The final table resumes again at 5:30 p.m.
Here’s a look at the chip counts at the end of play:
1. Scott Blumstein — 178,300,000
2. Benjamin Pollak — 77,525,000
3. Bryan Piccioli — 35,750,000
4. John Hesp — 22,475,000
5. Dan Ott — 16,350,000
6. Damian Salas — 15,625,000
7. Antoine Saout — 14,550,000
Ben Lamb Falls Early in Ninth
Ben Lamb was one of the biggest storylines at the 2017 Main Event final table but wasn’t able to find an early double up.
Instead Lamb made a move with Ace-Nine and had the misfortune of running into Jack Sinclair’s Ace-Queen.
The board bricked and Lamb had to accept a consolation prize of $1,000,000 for coming ninth place.
It wasn’t quite the $4.02 million he received for finishing third in 2011 WSOP Main Event but a seven-figure score nonetheless.
Both Lamb and his rather sizable rail headed for the exit barely 15 minutes into the day.
That left Antoine Saout as the only former November Niner still in play.
Saout, Lamb and Mark Newhouse are the only players who have two Main Event final tables to their names in the post-Moneymaker era of poker.
Lamb told PokerListings he was looking to win the entire tournament rather than stick around for a few pay jumps, which helps explain the somewhat aggressive play with Ace-Nine.
Hesp Runs into Blumstein’s Top Set
With Lamb out of the way it was John Hesp’s time to shine. Hesp was very talkative at the table and had the crowd, and Phil Hellmuth, firmly behind him.
Fortune appeared to be on Hesp’s side and fans were getting visions of Chris Moneymaker’s iconic Main Event victory in 2003 but that came to a sudden stop when Hesp got involved in a massive hand with the Blumstein.
At that point Hesp was the chip leader but Blumstein wasn’t far behind.
Blumstein opened for 2.2 million and Hesp called from the big blind. The flop came A-7-5 and both players checked.
A ten peeled off the turn and Hesp checked but Blumstein fired a 3.1 million-chip bet. Hesp responded by check-raising to 7m. Blumstein re-raised to 17m and that prompted Hesp to shove all-in.

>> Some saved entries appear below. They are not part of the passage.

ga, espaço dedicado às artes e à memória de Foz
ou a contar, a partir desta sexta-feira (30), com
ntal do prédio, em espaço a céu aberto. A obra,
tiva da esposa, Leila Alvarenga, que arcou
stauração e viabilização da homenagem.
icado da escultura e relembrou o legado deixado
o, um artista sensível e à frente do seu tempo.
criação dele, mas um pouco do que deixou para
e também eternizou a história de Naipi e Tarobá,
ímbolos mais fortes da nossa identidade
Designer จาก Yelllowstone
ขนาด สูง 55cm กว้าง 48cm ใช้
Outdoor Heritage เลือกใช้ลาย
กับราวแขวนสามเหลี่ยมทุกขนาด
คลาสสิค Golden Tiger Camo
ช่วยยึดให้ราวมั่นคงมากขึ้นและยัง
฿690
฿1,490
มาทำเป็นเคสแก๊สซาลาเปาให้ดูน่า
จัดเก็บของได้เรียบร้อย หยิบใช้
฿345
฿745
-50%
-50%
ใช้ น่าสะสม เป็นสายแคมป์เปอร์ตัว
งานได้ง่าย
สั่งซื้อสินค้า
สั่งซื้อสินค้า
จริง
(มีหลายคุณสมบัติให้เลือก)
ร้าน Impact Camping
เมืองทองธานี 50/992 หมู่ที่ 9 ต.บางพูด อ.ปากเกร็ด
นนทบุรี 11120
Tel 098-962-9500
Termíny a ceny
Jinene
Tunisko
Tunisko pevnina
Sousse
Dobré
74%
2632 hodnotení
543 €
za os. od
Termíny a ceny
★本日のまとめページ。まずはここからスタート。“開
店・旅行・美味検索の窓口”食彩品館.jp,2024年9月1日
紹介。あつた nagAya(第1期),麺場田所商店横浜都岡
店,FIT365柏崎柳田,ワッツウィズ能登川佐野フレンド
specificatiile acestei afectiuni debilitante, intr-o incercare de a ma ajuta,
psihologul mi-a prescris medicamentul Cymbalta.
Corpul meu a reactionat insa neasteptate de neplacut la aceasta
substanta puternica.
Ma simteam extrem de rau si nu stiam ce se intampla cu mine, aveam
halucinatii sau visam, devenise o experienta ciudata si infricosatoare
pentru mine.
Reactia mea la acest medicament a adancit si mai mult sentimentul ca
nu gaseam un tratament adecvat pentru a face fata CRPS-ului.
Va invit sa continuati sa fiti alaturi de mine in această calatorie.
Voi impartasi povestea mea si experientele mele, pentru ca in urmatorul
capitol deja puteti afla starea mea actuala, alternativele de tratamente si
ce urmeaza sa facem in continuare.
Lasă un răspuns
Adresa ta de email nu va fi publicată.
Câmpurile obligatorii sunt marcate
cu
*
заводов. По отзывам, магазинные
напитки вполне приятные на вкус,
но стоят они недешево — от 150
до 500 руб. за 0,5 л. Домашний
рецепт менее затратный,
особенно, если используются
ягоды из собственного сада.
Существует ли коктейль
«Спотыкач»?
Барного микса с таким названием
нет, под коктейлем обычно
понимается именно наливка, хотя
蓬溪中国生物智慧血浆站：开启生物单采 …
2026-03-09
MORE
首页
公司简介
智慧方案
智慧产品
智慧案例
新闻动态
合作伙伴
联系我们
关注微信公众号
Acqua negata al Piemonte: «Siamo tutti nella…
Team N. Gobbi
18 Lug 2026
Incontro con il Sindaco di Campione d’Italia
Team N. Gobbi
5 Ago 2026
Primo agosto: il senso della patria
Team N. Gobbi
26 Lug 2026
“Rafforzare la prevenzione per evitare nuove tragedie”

Blumstein snap-called to create a 156m-chip pot. He quickly flipped over pocket aces for the stone-cold nuts. Hesp could only muster A-T and was drawing dead with two-pair.
“It was nice playing a big pot with aces, and if I was going to play a big pot with John, it was going to be with top set,” said Blumstein after play ended.
After the hand Hesp saw his stack dwindle to just 24m after previously being up over 100m.
Jack Sinclair Hits Rail in Seventh
It wasn’t long after that momentum-shifting Hesp vs. Blumstein hand that English pro Jack Sinclair hit the rail in seventh place.
Sinclair had the misfortune of shoving with K-J and Bryan Piciolli found pocket aces to make the easy call.
The flop brought a king, which gave Sinclair some outs, but that was as close as he came as both the turn and river bricked.
Sinclair spent some time as the chip leader in the 2017 Main Event but ending up settling for 7th place and a $1.2m payday.
Prior to today Sinclair’s biggest score was a $9.4k finish in a partypoker Millions Live event.
Play continued for about 35 minutes after Sinclair was eliminated but there were no more bustouts.
Organizers made the decision to end play at 11 p.m. Las Vegas to save some action for the next two days.
All eyes will be on Blumstein as it appears to be his tournament to lose at this point but he’s not getting overconfident.
“How can you be upset after a day like that?” said Blumstein. “I’m not going to be counting my chickens before they hatch, though. We still got a ways to go.”
Blumstein’s biggest challenge will likely be French pro Benjamin Pollak who is second in chips with 77m and played very solidly today.
Play will resume at 5:30 p.m. tomorrow with the goal of going down to the final three players. The three last players will play to a winner on Sunday.